Welcome to the COVID-19 Data Exploration project. This SQL-based project is designed to provide a deep dive into global COVID-19 data, focusing on deaths and vaccinations. It serves as both an educational tool and a practical resource for data analysts, researchers, and anyone interested in understanding the impacts of the pandemic through data.
This project aims to:
- Educational Tool: Enhance SQL skills through practical application, covering advanced SQL techniques including joins, CTEs, temporary tables, window functions, aggregate functions, and creating views
- Research and Analysis: Provide a robust framework for analyzing COVID-19 data to study trends, infection rates, mortality rates, and vaccination coverage across different regions and time periods
Ensure you have the following before starting:
- MySQL Server: Either MySQL or another SQL server should be installed.
- SQL Knowledge: A solid understanding of SQL syntax and database operations (but you can also start your SQL journey with this project; it will require more effort to understand all the queries).
- Development Environment: An SQL-friendly text editor, IDE (e.g., Visual Studio Code with an SQL extension), or simply the MySQL Workbench and your terminal.
This project utilizes COVID-19 data, which can be sourced from two different places depending on your needs:
- Provided CSV Files: For convenience and to ensure consistency with the project setup demonstrated, use the CovidDeaths.csv and CovidVaccinations.csv files included in this repository. These files are based on a specific snapshot of the data, making them ideal for replicating the exact analysis presented.
- Up-to-Date Data: If you require the most recent data to perform ongoing or updated analyses, download the latest datasets directly from the Our World in Data GitHub repository. Access the up-to-date data here: Our World in Data COVID-19 dataset. Be aware that using the most current data might introduce differences due to updates or changes in data collection methodologies by Our World in Data.
Choose the data source that best fits your analytical needs. The SQL scripts provided may need some slight adjustments if the dataset formats have been updated or changed since the creation of this project.
- Create a new database schema covid_19 and establish the connection, typically named Covid19SQL.
Follow these steps to configure your system for local file imports and set up your database tables:
- Enable Local File Import: Configure your MySQL server to allow local file imports by setting local_infile = 1 in both the server and client configuration files.

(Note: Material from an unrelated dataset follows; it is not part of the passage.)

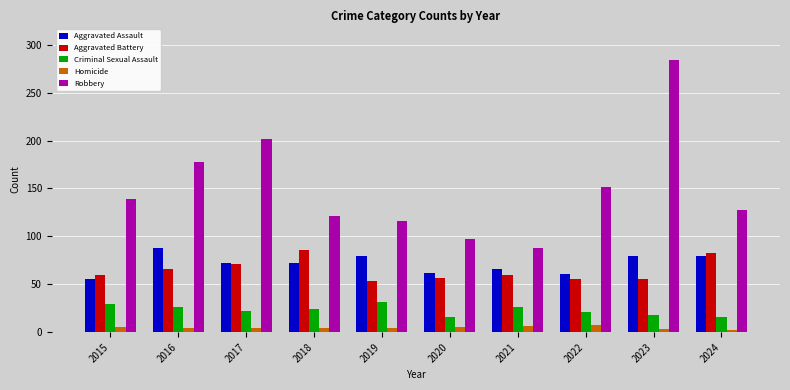

What is the minimum value for Criminal Sexual Assault?

16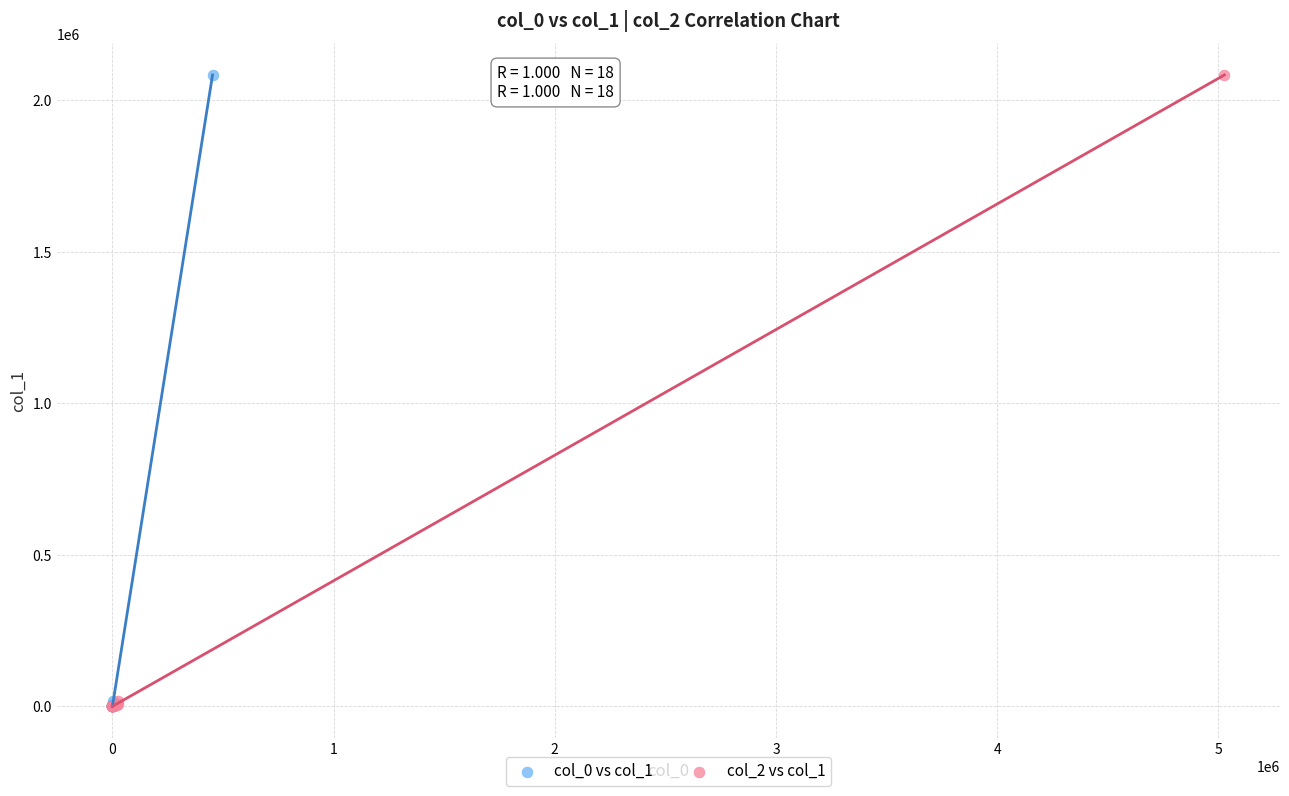

What are all the series names shown in the legend?

col_0 vs col_1, col_2 vs col_1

- Create Tables: Execute the provided SQL scripts to create the CovidDeaths and CovidVaccinations tables. The scripts are available here: setup_database.sql
- Import Data: Use the LOAD DATA LOCAL INFILE command to populate the tables with data from the provided CSV files.
ALTERNATIVELY, navigate to the 'Tables' section under your schema in the MySQL workbench and use the 'Table Data Import Wizard' to create your tables directly with your .csv files.
The SQL scripts included in this project demonstrate a variety of data manipulation and querying techniques:
- Basic Data Queries: Retrieve data from the database to understand the basic structure and content.
- Analytical Views: Create views to facilitate more complex analyses like mortality rate calculations, vaccination coverage, and high infection rates among populations.
- Advanced Analysis: Use advanced SQL features to conduct in-depth research and generate meaningful insights from the data.
- Data Retrieval: Start by exploring the basic data retrieval scripts to familiarize yourself with the dataset.
- Data Analysis: You can then progress to more complex analytical queries that utilize views and window functions for deeper insights.
- Custom Queries: It is encouraged to modify and extend the SQL scripts to tailor the analysis to specific research questions or interests.
Contributions are welcome to enhance the project's functionality or documentation:
- Fork the Repository: Make your own version of the project and experiment with new features or improvements.
- Submit Pull Requests: If you develop enhancements that could benefit the broader project, please submit a pull request.
- Query Optimization: Learn to refine SQL queries for performance.
- Schema Refinement: Adapt the database schema to include additional data points or optimize query performance.
- Integrate Data Visualization: Use SQL data outputs with visualization tools to create impactful representations of pandemic data.
- Detailed Comments: Each SQL script is extensively commented to explain its functionality and the SQL techniques used.
- Learning Resources: For those new to certain SQL aspects, online tutorials and courses are recommended to bolster understanding.
The project is envisioned as a dynamic resource:
- Enhanced Analytical Features: Develop more sophisticated SQL queries or incorporate additional analytical tools.
- Collaboration and Community: Engage with the community through discussions, collaborations, and shared learning.
This project is licensed under the MIT License - see the LICENSE file for details.